- _Instructions to follow_: Render the lines read from the records below as a Markdown table with the columns Row and Text, numbering each line and skipping blank ones. Leave the pictures out of the answer.

- _Dataset excerpts_:
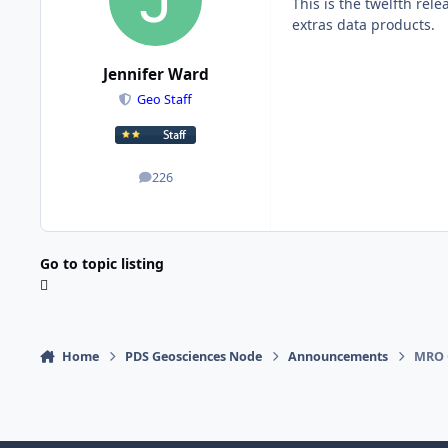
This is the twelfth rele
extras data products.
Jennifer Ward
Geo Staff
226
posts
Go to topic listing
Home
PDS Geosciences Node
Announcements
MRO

- _Task response_:
| Row | Text |
|---|---|
| 1 | This is the twelfth rele |
| 2 | extras data products. |
| 3 | Jennifer Ward |
| 4 | Geo Staff |
| 5 | 226 |
| 6 | posts |
| 7 | Go to topic listing |
| 8 | Home |
| 9 | PDS Geosciences Node |
| 10 | Announcements |
| 11 | MRO |